───── Supplied data ─────

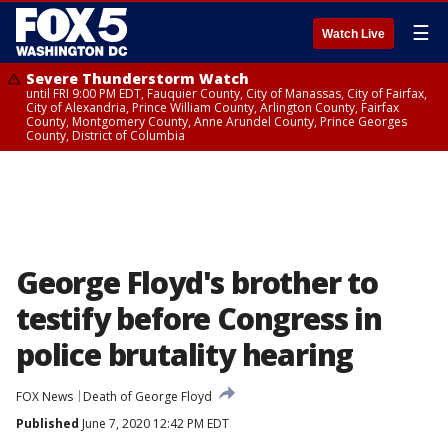
☰
Watch Live
Severe Thunderstorm Watch
until FRI 9:00 PM EDT, Fauquier County, City of Manassas, City of Fairfax,
City of Alexandria, Prince William County, Arlington County, Fairfax
County, Montgomery County, Anne Arundel County, Prince Georges
County, District of Columbia
George Floyd's brother to
testify before Congress in
police brutality hearing
FOX News
Death of George Floyd
Published
June 7, 2020 12:42 PM EDT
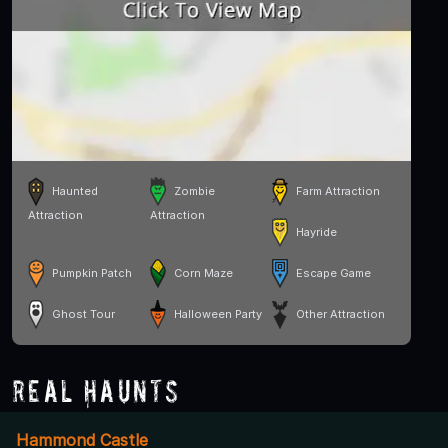
Haunted
Zombie
Farm Attraction
Attraction
Attraction
Hayride
Pumpkin Patch
Corn Maze
Escape Game
Ghost Tour
Halloween Party
Other Attraction
Real Haunts
Hammond Castle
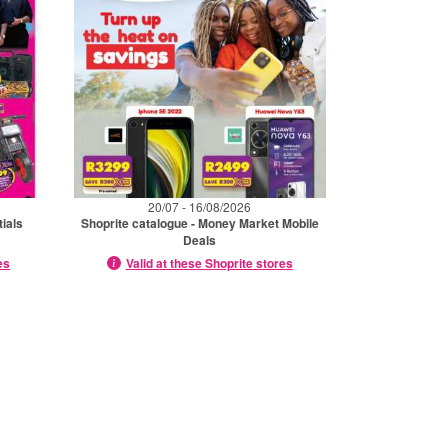
20/07 - 16/08/2026
tials
Shoprite catalogue - Money Market Mobile
Deals
es
Valid at these Shoprite stores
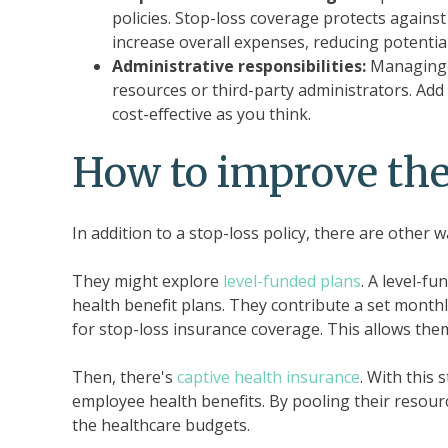
policies. Stop-loss coverage protects against
increase overall expenses, reducing potential
Administrative responsibilities:
Managing a
resources or third-party administrators. Add
cost-effective as you think.
How to improve the
In addition to a stop-loss policy, there are other
They might explore
level-funded plans
. A level-f
health benefit plans. They contribute a set mont
for stop-loss insurance coverage. This allows them 
Then, there's
captive health insurance
. With this
employee health benefits. By pooling their resourc
the healthcare budgets.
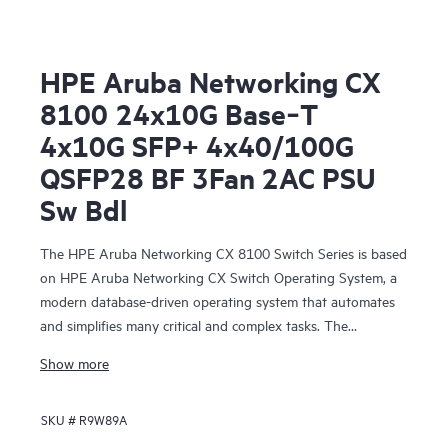
HPE Aruba Networking CX
8100 24x10G Base‑T
4x10G SFP+ 4x40/100G
QSFP28 BF 3Fan 2AC PSU
Sw Bdl
The HPE Aruba Networking CX 8100 Switch Series is based
on HPE Aruba Networking CX Switch Operating System, a
modern database-driven operating system that automates
and simplifies many critical and complex tasks. The
enhanced capabilities of operating system provide a unique
Show more
set of differentiators for campus and data center switching.
SKU #
R9W89A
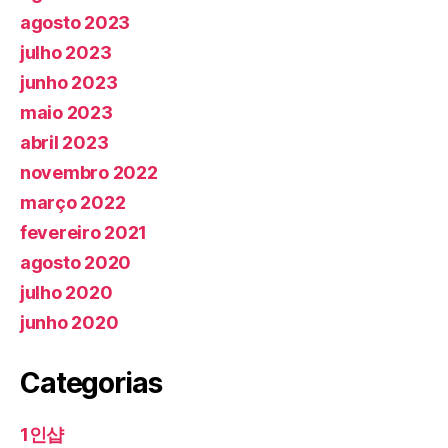
agosto 2023
julho 2023
junho 2023
maio 2023
abril 2023
novembro 2022
março 2022
fevereiro 2021
agosto 2020
julho 2020
junho 2020
Categorias
1인샵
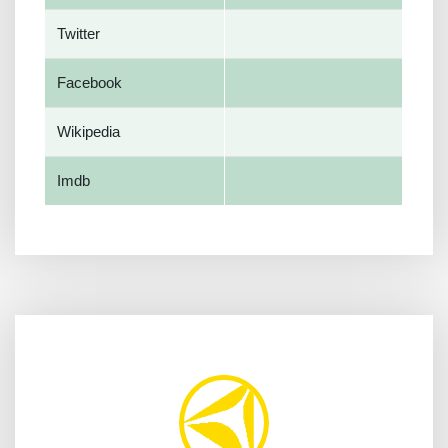
Twitter
Facebook
Wikipedia
Imdb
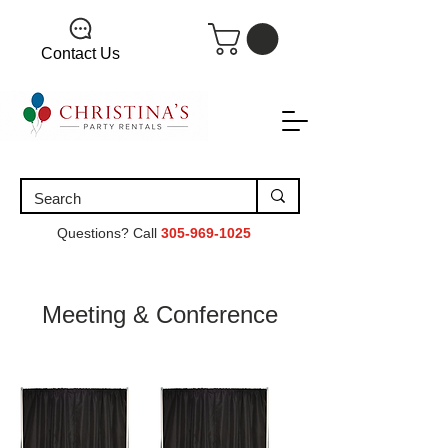
Contact Us
Questions? Call
305-969-1025
Meeting & Conference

─────

Return each line in the records that holds the string "Fairfax".

Result –
until FRI 9:00 PM EDT, Fauquier County, City of Manassas, City of Fairfax,
City of Alexandria, Prince William County, Arlington County, Fairfax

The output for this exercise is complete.